We've just come back from a week's diving from the Red Sea 'resort' of Marsa Alam. The word resort is perhaps a bit misplaced, in that it's a hotel plonked where the desert meets the sea, and if you're not there for the diving, you're not there. Given the landscape, we might as well have been on the moon. Still, the hotel is very nice. This trip represented a lot of firsts for me - first time in Africa, first time in a Muslim country, first time in Egypt, first time in the Red Sea.
We had wavered between the thought of a live-aboard and day tripping out of a hotel, but to get the most out of a Red Sea live-aboard you need to have at least 50 logged dives in order to access certain of the more remote marine parks. Before this trip, neither me nor Sarah had reached that level. Besides, it's actually quite nice to be able to return to a proper room with a proper bed in the evenings.
The diving outfit, Emperor Divers, displayed the effortless air of multicultural professionalism we've come to expect from dive centres around the world. The diving community is a nomadic tribe, and we ended up diving primarily under the guidance of Mo and Chris, Egyptian and English respectively, and a motley crew of primarily UK divers. The Coral Beach Diving Hotel has no beach, but it does butt up to the harbour, meaning that we had a 30-second walk from the breakfast table to the boat in the morning, which was great. Each day of diving
followed mostly the same pattern - an hour or so on the boat to access a particular reef, and then two dives there, followed by lunch on the boat. The boat would then take us to a different reef, and we'd do a third dive, and then a mad rush to get back before the sun was two
fingers from the horizon; some local regulation. We'd signed up for a few extras - in fact, we signed up for all extras it seemed, seeing the bill - Enriched Air qualification ('NITROX') and trips to the Dolphin House and Elphinstone off-shore reefs, both of which included
ridiculously early starts. The Dolphin House reef somewhat unsurprisingly houses a resident school of dolphins. Access to this reef is commendably regulated to give the dolphins some space, meaning that the number of boats is limited, as is the diving area and the
time for the last dive set to 2pm. The dolphins had obviously cottoned on to this, and typically made their first appearance at 2:05pm. Still, we had some fantastic diving none the less. The Elphinstone is a demanding dive site, with potentially strong currents to contend
with, and with a significant proportion of it around the 30m limit, not a place for first timers.
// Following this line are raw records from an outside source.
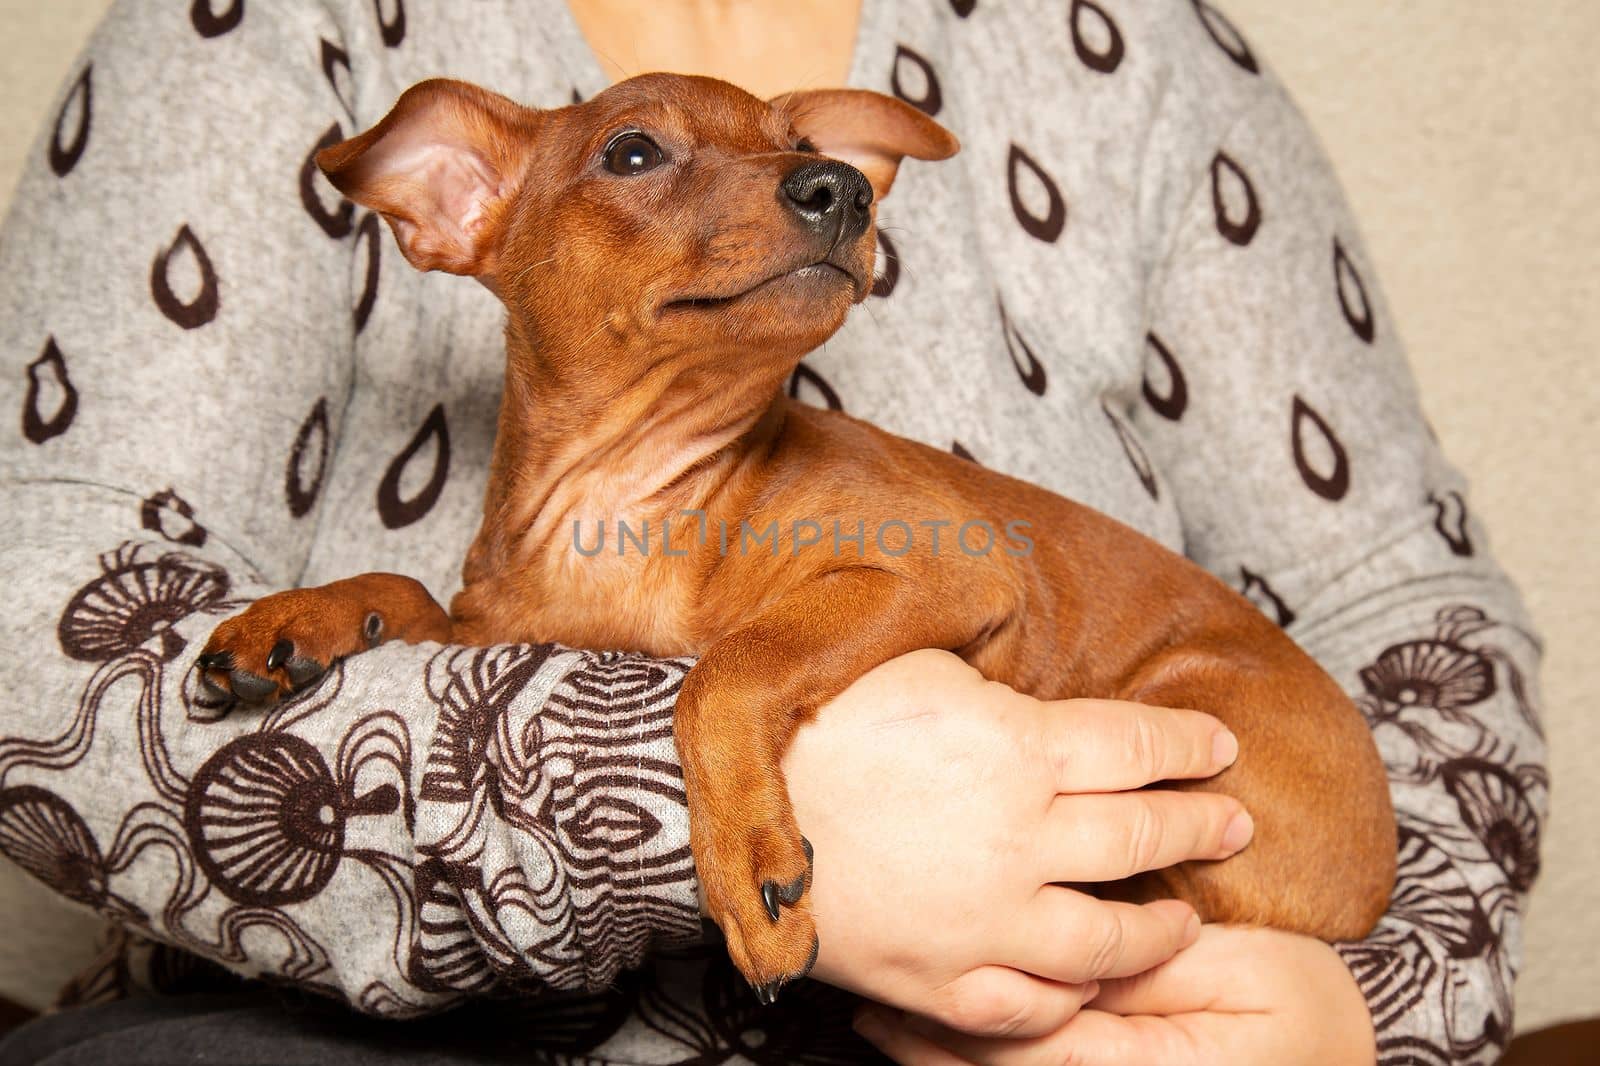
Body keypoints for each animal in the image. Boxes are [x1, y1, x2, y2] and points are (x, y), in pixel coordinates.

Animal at [200, 72, 1395, 998]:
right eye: (632, 152)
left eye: (809, 148)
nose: (845, 188)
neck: (637, 497)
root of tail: (1378, 874)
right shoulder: (504, 639)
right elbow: (406, 591)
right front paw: (290, 622)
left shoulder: (939, 577)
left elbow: (727, 666)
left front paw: (746, 867)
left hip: (1192, 713)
This is a good place to encounter hammer head sharks, but we were slightly too early in their season, so we were unlucky in that regard. Diving on Nitrox 33% I also found myself
focusing mainly on my computer at that depth, paranoid to stay above the 32m O2 partial pressure deck. Second dive at Elphinstone was out of this world though. A perfect drift dive along the seemingly endless wall reef with Nature's full range of Darwinian evolution on glorious display from Barracudas to Nudibranches.
Diving on nitrox appeals to the geek in me - hacking one's own gas mixture. It seems to be where recreational diving is heading, allowing as it does the no decompression limits to be extended such that they no longer run out before your gas does. Table calculations are
slightly more involved, but with a dive computer to handle that for you, most divers don't seem to bother anyway. With more oxygen in your mix, you also seem to settle down quicker into a calm breathing rate, and I found myself lasting longer on every nitrox tank.
The whole of the Red Sea is fringed with reefs, and to the Red Sea rim states, it represents a staggering income opportunity. There are signs that things are being managed in a responsible manner from the dive operators - fixed moorings to limit anchor damage for example, and the 'no gloves, no touch' rule. However, the level of on-going pollution is worrying. The locals appear to treat low tide as the bin man - simply leave all your rubbish on the beach, and the next morning it's gone. It may be gone from the beach, but it's evident on the reef. All boats have the 'short length of pipe' approach to toilet flush, and the general rule is don't flush if there's divers underneath, and bog roll goes in the bin, not the toilet.
But saying that, in the best moments, it's just magic - unsurpassed, perhaps only rivaled by Belize of the places I've dived.